# Holiday Cookies, How Soon?



## Roll_Bones (Dec 14, 2014)

My wife wants to give cookies as presents.
How soon can she make them, so she can present them at Christmas?


----------



## Andy M. (Dec 14, 2014)

Now.  Make and freeze.  Then you can make a gift plate or package from the assortment of baked items in the freezer.  Most cookies freeze fine. 

SO finished her holiday baking weeks ago.


----------



## Roll_Bones (Dec 14, 2014)

Andy M. said:


> Now.  Make and freeze.  Then you can make a gift plate or package from the assortment of baked items in the freezer.  Most cookies freeze fine.
> 
> SO finished her holiday baking weeks ago.



Freeze?  I will tell her. Thanks Andy.


----------



## bakechef (Dec 14, 2014)

Yeah, I agree with Andy, cookies freeze well.  Since there is a relatively short time between now and christmas, the freezer won't have a change to change the quality much.  

This will make things a whole lot easier closer to christmas.
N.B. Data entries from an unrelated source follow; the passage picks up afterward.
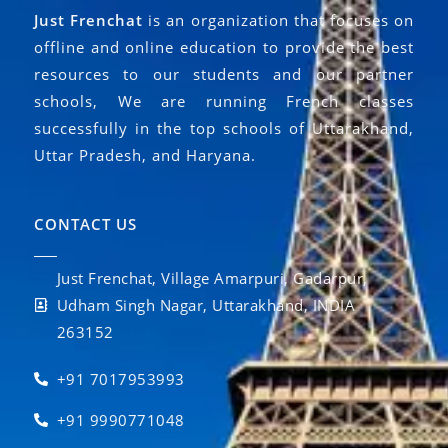
Just Frenchat
is an organization that focuses on
offline and online education to provide the best
resources to our students and our partner
schools, We are running French classes
successfully in the top schools of Uttarakhand,
Uttar Pradesh, and Haryana.
CONTACT US
Just Frenchat, Village Amarpuri, Gadarpur,
Udham Singh Nagar, Uttarakhand, INDIA
263152
+91 7017953993
+91 9990771048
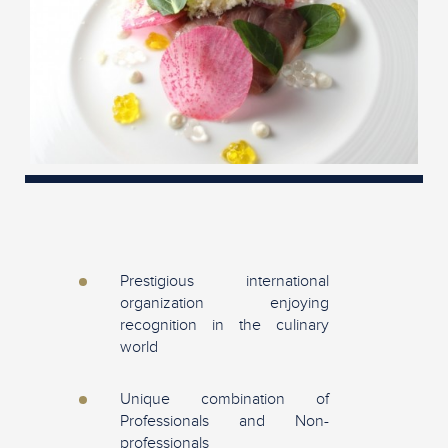
Prestigious international
organization enjoying
recognition in the culinary
world
Unique combination of
Professionals and Non-
professionals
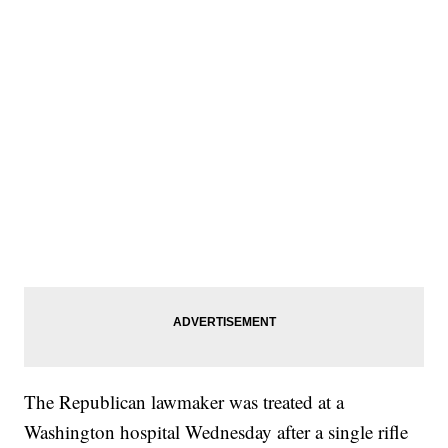
The Republican lawmaker was treated at a
Washington hospital Wednesday after a single rifle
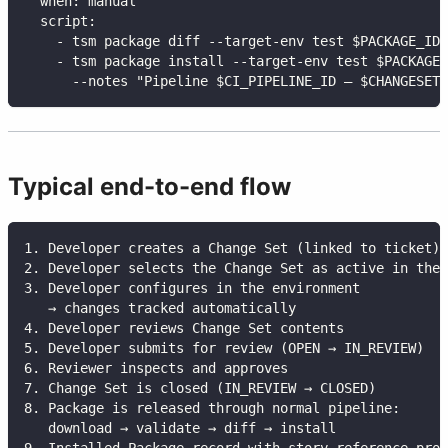
when
:
 manual
script
:
-
 tsm package diff 
-
-
target
-
env test $PACKAGE_ID
-
 tsm package install 
-
-
target
-
env test $PACKAGE_
-
-
notes "Pipeline $CI_PIPELINE_ID — $CHANGESET_
Typical end-to-end flow
1. Developer creates a Change Set (linked to ticket)
2. Developer selects the Change Set as active in the 
3. Developer configures in the environment
   → changes tracked automatically
4. Developer reviews Change Set contents
5. Developer submits for review (OPEN → IN_REVIEW)
6. Reviewer inspects and approves
7. Change Set is closed (IN_REVIEW → CLOSED)
8. Package is released through normal pipeline:
   download → validate → diff → install
9. Installed Package record with story reference prov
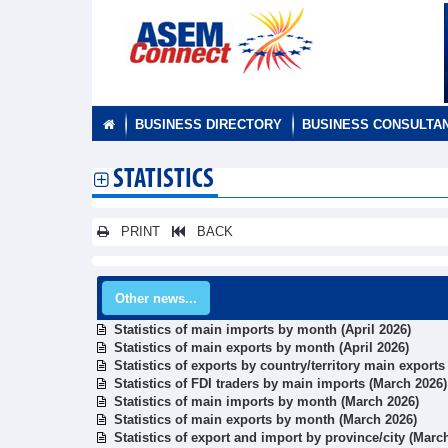
BUSINESS DIRECTORY
BUSINESS CONSULTA
STATISTICS
PRINT
BACK
Other news...
Statistics of main imports by month (April 2026)
Statistics of main exports by month (April 2026)
Statistics of exports by country/territory main export
Statistics of FDI traders by main imports (March 2026)
Statistics of main imports by month (March 2026)
Statistics of main exports by month (March 2026)
Statistics of export and import by province/city (Marc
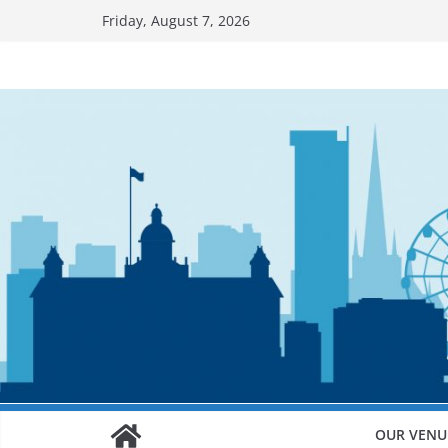
Skip
Friday, August 7, 2026
to
content
OUR VENU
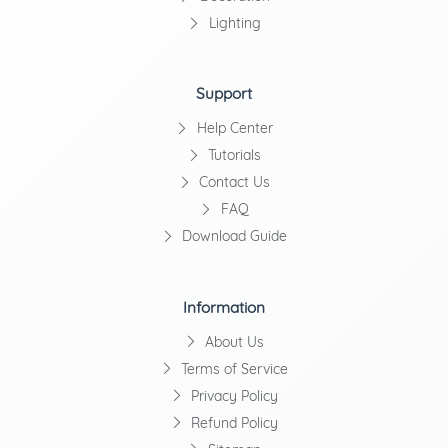
Lighting
Support
Help Center
Tutorials
Contact Us
FAQ
Download Guide
Information
About Us
Terms of Service
Privacy Policy
Refund Policy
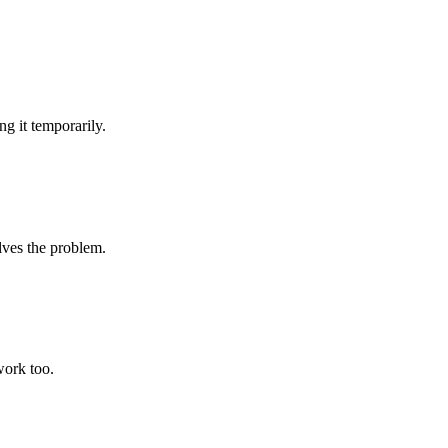
g it temporarily.
lves the problem.
work too.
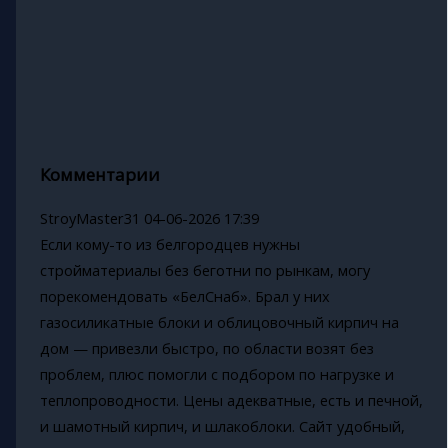
Комментарии
StroyMaster31
04-06-2026 17:39
Если кому-то из белгородцев нужны
стройматериалы без беготни по рынкам, могу
порекомендовать «БелСнаб». Брал у них
газосиликатные блоки и облицовочный кирпич на
дом — привезли быстро, по области возят без
проблем, плюс помогли с подбором по нагрузке и
теплопроводности. Цены адекватные, есть и печной,
и шамотный кирпич, и шлакоблоки. Сайт удобный,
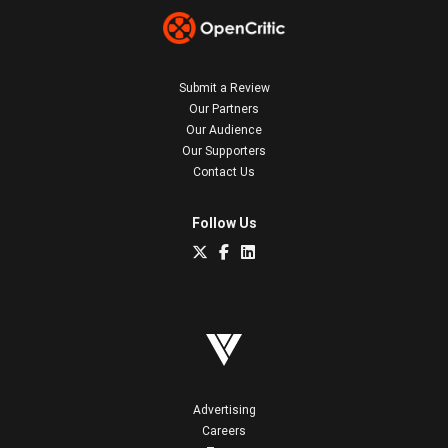
Submit a Review
Our Partners
Our Audience
Our Supporters
Contact Us
Follow Us
Advertising
Careers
The cookies that I'm going to do that are simple drop cookies, I'll make the dough and scoop them and freeze the dough to deliver them super fresh to the neighbors, but for sugar, spritz, shortbread, I freeze those after baking.


----------



## CarolPa (Dec 17, 2014)

Most of my cookies were baked last week and are well wrapped in the freezer.  At the last minute I am going to make cheese cake bites and brownie bites, which don't freeze well.  They don't take long to defrost.  I open all the containers and fill my gift tins with a variety of cookies.


----------



## Roll_Bones (Dec 18, 2014)

Sounds like a plan!  Thanks.


----------